Я непроизвольно начал читать про себя молитву "Отче наш" и пошёл быстрее. Однако ноги мои словно приклеились к дороге. С большим трудом я отрывал их от земли. На ворона я старался не смотреть, чтобы не выдать своего замешательства. Но всем сердцем я чувствовал его присутствие рядом со мной.

Что-то подобное, вероятно, испытал философ Хома Брут в повести Гоголя "Вий", когда мёртвая панночка кружилась вокруг магического круга, который он очертил мелом.

Я вдруг понял, даже не понял, а ощутил всей душой, что не этот ворон так смутил меня. Он лишь исполнитель, лишь выражение чьей-то могучей воли. Проучить и напугать меня решила какая-то неведомая сила, которой чем-то не понравилось моё присутствие в её владениях. Она и явила себя в образе этой чёрной, огромной птицы, о которой в древности сложено столько сказок и былин, а в наши дни - стихов и  песен.

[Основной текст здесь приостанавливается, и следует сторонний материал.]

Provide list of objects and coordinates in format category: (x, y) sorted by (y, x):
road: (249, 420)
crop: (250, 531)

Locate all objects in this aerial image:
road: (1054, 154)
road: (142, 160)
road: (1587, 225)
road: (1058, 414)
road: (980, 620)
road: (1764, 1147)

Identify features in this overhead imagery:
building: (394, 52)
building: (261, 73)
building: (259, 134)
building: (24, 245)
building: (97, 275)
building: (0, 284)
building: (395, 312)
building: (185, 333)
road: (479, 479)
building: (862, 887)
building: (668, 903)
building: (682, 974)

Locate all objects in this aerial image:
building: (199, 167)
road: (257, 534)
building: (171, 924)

Я шептал "Отче наш, сущий на небесах..." и шёл, шёл, шёл. Время остановилось. Мне показалось, что я шёл тысячу лет. Но всему, даже мистическому ужасу, наступает конец. Солнечное пятно, которое было бесконечно далеко от меня, вдруг вспыхнуло так ярко, что я прищурил глаза. Тоннель закончился, я вышел к людям, к автобусам и маршруткам, в круговерть будничной городской жизни.

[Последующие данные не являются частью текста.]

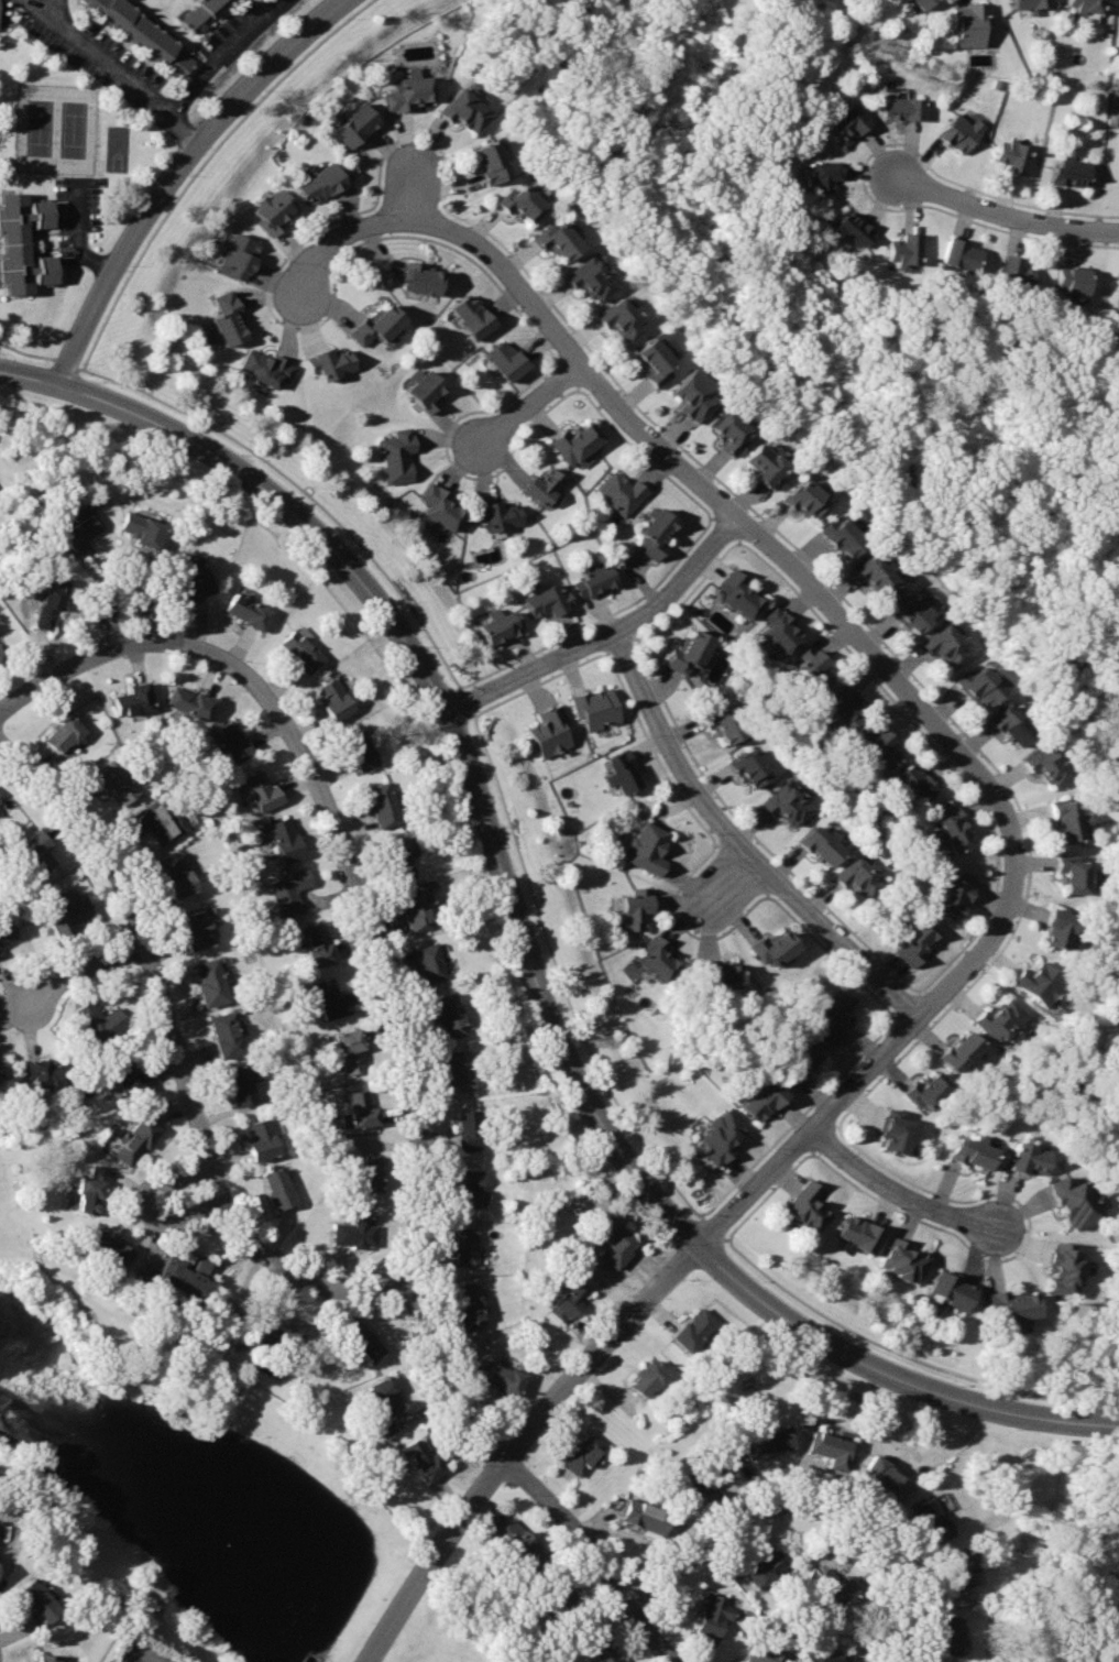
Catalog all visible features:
road: (51, 2)
building: (923, 2)
building: (1033, 4)
building: (1085, 8)
building: (204, 14)
building: (971, 22)
building: (147, 35)
road: (223, 51)
road: (126, 66)
building: (406, 92)
building: (906, 107)
building: (466, 108)
building: (848, 122)
building: (355, 125)
park: (56, 128)
building: (962, 130)
building: (1014, 154)
building: (493, 161)
road: (182, 172)
building: (1070, 173)
building: (824, 174)
building: (320, 183)
road: (416, 193)
building: (523, 201)
building: (273, 213)
road: (1005, 214)
building: (853, 228)
road: (77, 240)
building: (558, 240)
building: (22, 244)
building: (905, 247)
building: (959, 253)
building: (240, 256)
building: (1014, 272)
building: (422, 278)
building: (1072, 278)
building: (593, 279)
building: (1117, 285)
building: (473, 316)
building: (230, 318)
building: (623, 319)
building: (379, 326)
road: (28, 348)
road: (72, 359)
building: (508, 360)
building: (654, 360)
building: (332, 363)
building: (268, 368)
road: (34, 377)
building: (427, 390)
building: (695, 394)
road: (535, 403)
road: (646, 430)
building: (729, 431)
building: (577, 443)
building: (399, 455)
road: (253, 456)
building: (768, 465)
building: (547, 486)
building: (623, 490)
building: (808, 497)
building: (440, 508)
building: (500, 516)
building: (144, 524)
building: (79, 528)
building: (658, 533)
building: (844, 534)
building: (191, 572)
building: (879, 572)
road: (121, 579)
building: (595, 580)
building: (739, 593)
building: (49, 596)
building: (549, 600)
building: (249, 607)
building: (915, 610)
building: (501, 624)
building: (782, 630)
road: (607, 634)
road: (427, 635)
building: (947, 645)
building: (298, 646)
building: (691, 653)
road: (90, 658)
building: (815, 669)
building: (982, 688)
building: (132, 692)
building: (335, 694)
road: (470, 695)
building: (189, 698)
building: (847, 705)
building: (597, 708)
building: (725, 724)
building: (1015, 725)
building: (63, 728)
building: (549, 730)
building: (231, 736)
building: (881, 745)
building: (359, 748)
road: (464, 750)
building: (1049, 764)
building: (752, 768)
building: (626, 771)
building: (114, 778)
building: (918, 783)
building: (259, 786)
building: (381, 799)
building: (788, 803)
building: (162, 816)
building: (1067, 820)
building: (956, 827)
building: (284, 834)
building: (824, 842)
road: (746, 843)
building: (651, 846)
building: (35, 847)
building: (400, 850)
building: (1075, 871)
building: (178, 873)
building: (858, 877)
road: (736, 879)
building: (291, 886)
building: (956, 893)
building: (417, 903)
building: (638, 908)
building: (67, 912)
road: (544, 925)
building: (197, 927)
building: (1061, 927)
building: (5, 930)
building: (319, 938)
building: (916, 940)
building: (776, 947)
building: (429, 955)
building: (660, 960)
road: (84, 969)
building: (721, 975)
building: (210, 977)
building: (1040, 981)
building: (329, 995)
building: (449, 1012)
building: (834, 1014)
building: (100, 1015)
building: (1001, 1021)
road: (918, 1025)
road: (395, 1031)
building: (226, 1032)
building: (347, 1046)
building: (962, 1053)
road: (179, 1057)
building: (801, 1061)
building: (47, 1065)
building: (459, 1065)
building: (1, 1070)
building: (127, 1072)
building: (240, 1080)
building: (927, 1090)
building: (763, 1100)
building: (359, 1107)
building: (470, 1124)
building: (896, 1130)
building: (260, 1131)
building: (138, 1136)
building: (721, 1137)
building: (974, 1152)
building: (1027, 1159)
building: (366, 1170)
road: (666, 1173)
building: (470, 1182)
building: (280, 1183)
building: (89, 1186)
road: (904, 1192)
building: (1076, 1202)
road: (148, 1206)
building: (807, 1206)
road: (713, 1223)
building: (351, 1227)
building: (861, 1234)
building: (465, 1239)
building: (108, 1243)
building: (619, 1244)
road: (756, 1262)
building: (906, 1262)
building: (1067, 1266)
building: (184, 1274)
building: (953, 1289)
building: (569, 1300)
building: (468, 1301)
building: (1012, 1305)
building: (280, 1319)
road: (867, 1328)
building: (696, 1330)
building: (362, 1337)
building: (502, 1373)
road: (892, 1375)
building: (648, 1379)
road: (1033, 1384)
building: (384, 1391)
road: (516, 1441)
building: (774, 1441)
building: (833, 1449)
building: (585, 1452)
building: (420, 1454)
building: (711, 1474)
building: (886, 1478)
road: (808, 1503)
building: (645, 1515)
building: (933, 1519)
building: (520, 1543)
road: (596, 1553)
building: (765, 1568)
building: (956, 1568)
building: (835, 1584)
building: (558, 1587)
building: (38, 1601)
building: (714, 1614)
building: (950, 1635)
building: (598, 1645)
park: (141, 1652)
building: (765, 1653)
building: (823, 1657)
building: (46, 1658)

Ворон исчез так же внезапно, как и появился. Он исчез так, словно его никогда и не было вовсе, А всё, что было, было лишь сном, лишь моей фантазией, грёзой, которая улетучилась, как туман над рекой.

Солнце уже высоко поднялось над землёй и жарко светило. Вокруг меня текла привычная жизнь, полная суеты, треволнений и забот. Люди спешили куда-то по своим важным человеческим делам. Шёл 21 век - век высоких технологий, компьютеров, интернета, век роскошных автомобилей и беспилотных летательных аппаратов, век искусственного интеллекта, способного превзойти интеллект человека.

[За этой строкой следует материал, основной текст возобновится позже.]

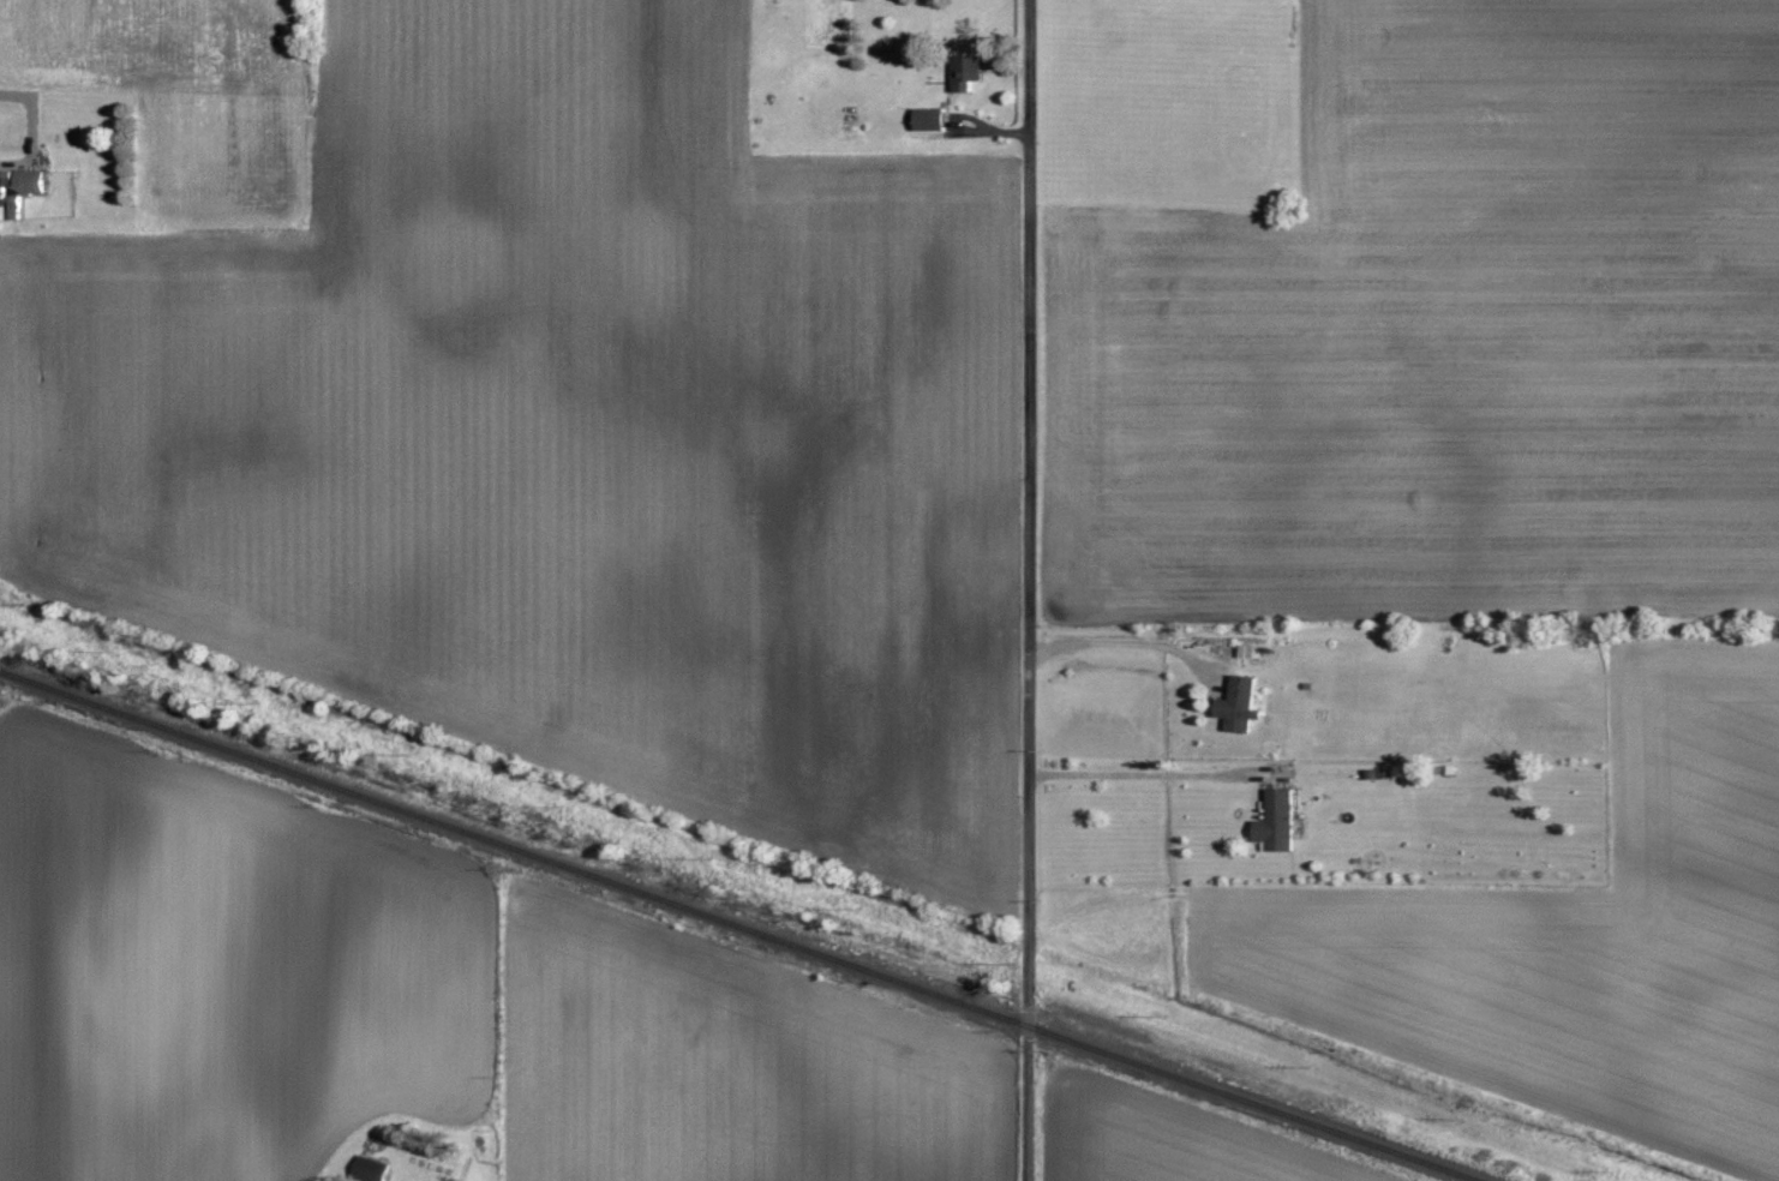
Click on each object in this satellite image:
building: (967, 73)
building: (932, 121)
road: (1028, 590)
road: (1124, 642)
building: (1240, 698)
road: (1152, 772)
building: (1279, 820)
railway: (741, 924)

Продолжать идти в ногу с 21 веком я больше не мог. Силы окончательно покинули меня. Я поставил сумку на землю и сел рядом с ней. Пот струился по моему лицу ручьём. От моей взмокшей рубахи валил пар. Я был мокрый весь до нитки, словно вышел из бани. Люди проходили мимо, с недоумением и насмешкой глядя на меня. Вероятно, они решили, что я пьян.

Посидев на земле несколько минут, я поднялся, взял сумку и тихо побрёл к автобусной остановке.